The Appomattox Court House Presbyterian Church Pulpit
Guest Minister: Rev. Robert P. Mills
The Lord's Day, April 30, 2006
Psalm 133:1-3
1 Corinthians 12:12-20
     

Less than a quarter century after Jesus' resurrection and ascension into heaven, only two or three years after Paul's founding visit, the church at Corinth was deeply divided. Responding to reports that the congregation he'd helped establish was at risk of being torn apart from within, the apostle Paul wrote the letter we now know as I Corinthians. In this letter, more than any of his others, Paul talks about the nature of the Church.
     Fast forward nearly three hundred years. Christianity now has spread throughout the Roman Empire. For the last several decades, the church has suffered through intense persecution. Now, a new emperor has legalized the Christian faith. But there are serious divisions within congregations and among church leaders. Hoping to stabilize both church and state, the new Roman emperor, Constantine, summons church leaders to an ecumenical council. They gather at Nicea, where they address the most divisive theological issue of their era: Jesus' nature as fully human and fully God: God of God, Light of Light, Very God of Very God, begotten, not made, being of one substance with the Father.
     Having expressed in the language of their day what the Bible reveals about Jesus' nature, the bishops also used contemporary terms to summarize biblical teachings about the nature of the Church. In what we now call the Nicene Creed, which we'll recite together following the sermon, these early Christian pastor-theologians recognized and confessed that the Church is one, holy, catholic, and apostolic.
     Despite what some of today's critics of Christian orthodoxy mistakenly suggest, the Nicene Creed said nothing new about Jesus or the Church. It promoted no new doctrines, either in christology or in ecclesiology. Rather, the Nicene Creed consolidated and articulated in the language of its day key biblical teachings on foundational articles of Christian faith and life.

> _DATA BELOW_:

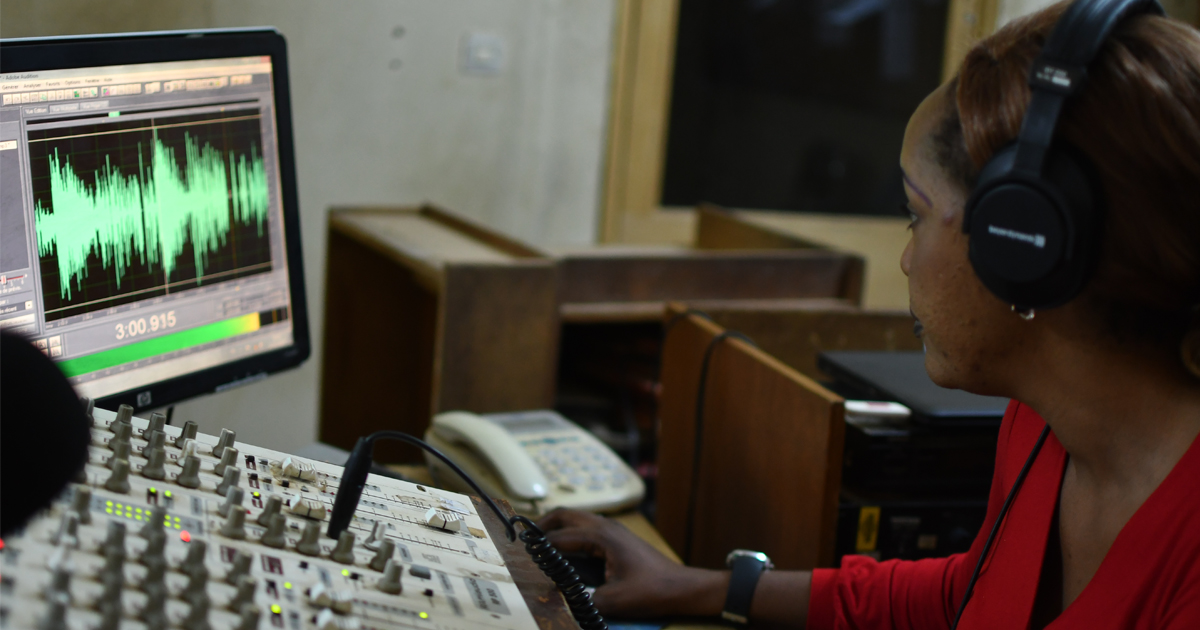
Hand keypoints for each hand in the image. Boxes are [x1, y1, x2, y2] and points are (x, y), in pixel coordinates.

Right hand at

> _TASKS TO PERFORM_:
[1] According to the sermon excerpt, which Roman emperor summoned church leaders to the council at Nicea?
[2] Reproduce the passage from the sermon excerpt that begins at the words "Fast forward nearly" and stops after "with the Father.".
[3] Take the sermon excerpt further, picking up after its final sentence.
The material has no connection to the sermon excerpt.

> _ANSWERS TO THIS EXERCISE_:
[1] Constantine

[2]
Fast forward nearly three hundred years. Christianity now has spread throughout the Roman Empire. For the last several decades, the church has suffered through intense persecution. Now, a new emperor has legalized the Christian faith. But there are serious divisions within congregations and among church leaders. Hoping to stabilize both church and state, the new Roman emperor, Constantine, summons church leaders to an ecumenical council. They gather at Nicea, where they address the most divisive theological issue of their era: Jesus' nature as fully human and fully God: God of God, Light of Light, Very God of Very God, begotten, not made, being of one substance with the Father.

[3]
     In this series of sermons, we'll explore the Nicene nature of the Church as one, holy, catholic, and apostolic. We'll look at these facets of the Church's nature through the lens of Paul's first letter to the church in Corinth.
     This morning, we'll begin by noting several parallels between the church in ancient Corinth and churches in postmodern America. In the central portion of the sermon we'll explore Paul's image of the Church as one body with many members. Then we'll contrast Paul's teachings with two mistaken understandings of ecclesiastical unity before ending with a look at what it means to confess the oneness of the Church today.
     May God guide our hearts and our minds and our lives as this morning we consider what it means to confess, with Paul and with Christians throughout the ages, that the Church is one.

The Church In Corinth
     The city of Corinth, at the time of Paul's letter, was a vital, vibrant commercial center. Historically Greek in orientation and outlook, in Paul's day Corinth was a Roman colony. It's strategic location drew merchants and craftsmen from throughout the Roman Empire.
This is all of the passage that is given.